Homocystinuria. This metabolic disorder results from a deficiency of the enzyme, cystathionine, and is estimated to occur in 1 in 200,000 newborns (Levy, 1990). Cystathionine is needed by the brain for normal development. Some of the symptoms of homocystinuria include dislocated lenses of the eyes, mental retardation, skeletal abnormalities and abnormal blood clotting. Twenty-one states now test newborns for homocystinuria. Homocystinuria is treated with a methionine-restricted diet supplemented with cystine. Early dietary treatment seems to prevent mental retardation and perhaps skeletal abnormalities. Dislocation of the ocular lenses occurs in many patients with homocystinuria, in spite of good dietary control (Levy, 1990). Other treatments are also being investigated (Thoene, 1992).

Biotinidase Deficiency. This is a disorder in which biotin, a member of the vitamin B complex, is deficient. Incidence is estimated at 1 in 70,000 live births (Baumeister et al., 1993). Symptoms include an abnormal red rash on the skin, poor muscle control, seizures, immune system impairment, hearing loss and mental retardation. Usually symptoms are not noticeable at birth, but develop around three months of age. Treatment for the disorder is very simple and inexpensive. As soon as the disorder is diagnosed, infants are provided with oral biotin supplements. With biotin treatment, symptoms of the disorder disappear. Left undiagnosed and untreated, it can result in coma and death. It is diagnosed with a urine test (Thoene, 1992).

How is screening performed?

For the blood screening procedure, a sample of blood from the newborn infant is captured on a piece of filter paper from a prick to the heel. The blood dries on the paper and is sent to a laboratory where several types of tests can be performed. This method of specimen collection and transport to the testing laboratory was first made popular with the use of the test for PKU developed by Dr. Robert Guthrie.

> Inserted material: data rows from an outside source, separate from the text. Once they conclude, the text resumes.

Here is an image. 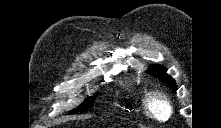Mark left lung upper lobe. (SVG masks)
Returning <instances> with one entry per match:
<instances>
[{"mask_svg": "<svg viewBox=\"0 0 221 128\" xmlns=\"http://www.w3.org/2000/svg\"><path fill=\"white\" fill-rule=\"evenodd\" d=\"M166 71V68L163 66L151 65L147 72L159 78L160 81L168 84L175 92L177 89L175 81L169 75L166 74Z\"/></svg>", "mask_w": 221, "mask_h": 128, "instance_id": "left-lung-upper-lobe-1", "label": "left lung upper lobe"}]
</instances>
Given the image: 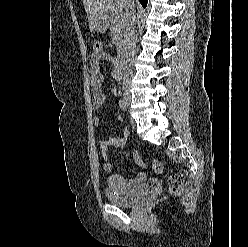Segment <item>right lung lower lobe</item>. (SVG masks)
Returning a JSON list of instances; mask_svg holds the SVG:
<instances>
[{"label":"right lung lower lobe","mask_w":248,"mask_h":247,"mask_svg":"<svg viewBox=\"0 0 248 247\" xmlns=\"http://www.w3.org/2000/svg\"><path fill=\"white\" fill-rule=\"evenodd\" d=\"M143 7H146L148 0H139Z\"/></svg>","instance_id":"1"}]
</instances>
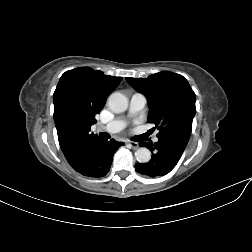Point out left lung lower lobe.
Masks as SVG:
<instances>
[{
    "instance_id": "left-lung-lower-lobe-1",
    "label": "left lung lower lobe",
    "mask_w": 252,
    "mask_h": 252,
    "mask_svg": "<svg viewBox=\"0 0 252 252\" xmlns=\"http://www.w3.org/2000/svg\"><path fill=\"white\" fill-rule=\"evenodd\" d=\"M152 152V158L147 163H136L138 173L147 177H159L168 174L180 160L187 143L172 137H159L158 142H141Z\"/></svg>"
}]
</instances>
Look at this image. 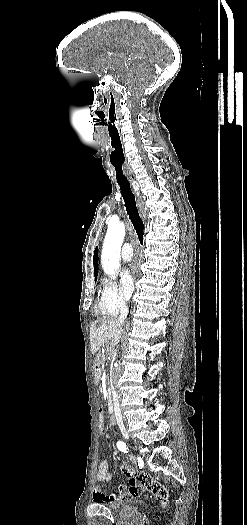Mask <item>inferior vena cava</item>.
<instances>
[{
  "label": "inferior vena cava",
  "mask_w": 247,
  "mask_h": 525,
  "mask_svg": "<svg viewBox=\"0 0 247 525\" xmlns=\"http://www.w3.org/2000/svg\"><path fill=\"white\" fill-rule=\"evenodd\" d=\"M129 311H128V307L126 305V303H120V315L116 321V323H119V325H124L126 319H127V315H128ZM116 393V391H115ZM117 397V395H116Z\"/></svg>",
  "instance_id": "1"
}]
</instances>
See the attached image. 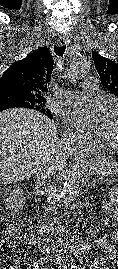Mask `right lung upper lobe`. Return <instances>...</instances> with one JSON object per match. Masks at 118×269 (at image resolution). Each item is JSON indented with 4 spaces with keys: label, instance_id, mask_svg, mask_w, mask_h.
I'll use <instances>...</instances> for the list:
<instances>
[{
    "label": "right lung upper lobe",
    "instance_id": "1",
    "mask_svg": "<svg viewBox=\"0 0 118 269\" xmlns=\"http://www.w3.org/2000/svg\"><path fill=\"white\" fill-rule=\"evenodd\" d=\"M52 69L53 58L47 47H40L13 63L0 78V108L14 106L9 100L11 95H23L43 102V107L35 109L52 119L50 110L45 108Z\"/></svg>",
    "mask_w": 118,
    "mask_h": 269
}]
</instances>
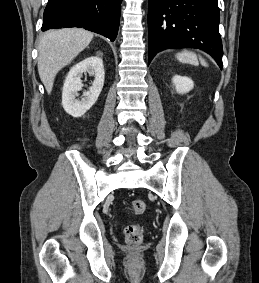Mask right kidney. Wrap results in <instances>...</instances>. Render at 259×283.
Listing matches in <instances>:
<instances>
[{"instance_id": "right-kidney-1", "label": "right kidney", "mask_w": 259, "mask_h": 283, "mask_svg": "<svg viewBox=\"0 0 259 283\" xmlns=\"http://www.w3.org/2000/svg\"><path fill=\"white\" fill-rule=\"evenodd\" d=\"M94 76L92 86L83 93L84 98L78 100V92L82 90V74ZM104 66L101 58L91 56L74 65L64 82L62 105L64 110L73 117L83 116L97 101L104 85Z\"/></svg>"}]
</instances>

Based on PKU screening success and automation of the procedure, tests for other disorders were developed that could be applied to the same filter paper specimen that was submitted for PKU screening.

Some metabolic disorders that cannot be detected through blood screening are readily detected in urine in a limited number of screening programs. Urine specimens are usually obtained when an infant is 3 to 4 weeks old. Parents obtain the specimen by pressing a filter paper card onto the baby’s wet diaper. For such testing a specimen kit is usually sent home with the parents when the baby leaves the hospital. The specimen is then mailed to a laboratory for testing (Levy, 1990).

the problems has handled previously in different way of medial system of natural, anti bio sys and also by reality  yoga.In order to handle newborn screening efficiently and cost-effectively in smaller states, regional centers have been developed with adequately equipped and staffed laboratories where tests are performed on newborn blood specimens from all states in the region. In most other states, a single centralized laboratory is utilized. This concept of centralized laboratory testing also leads to improved reliability of the testing procedure and was particularly important when screening for hypothyroidism was implemented. The more complex technology required for hypothyroid screening was much more sophisticated and required more expertise than did the relatively simple PKU test (Levy, 1990).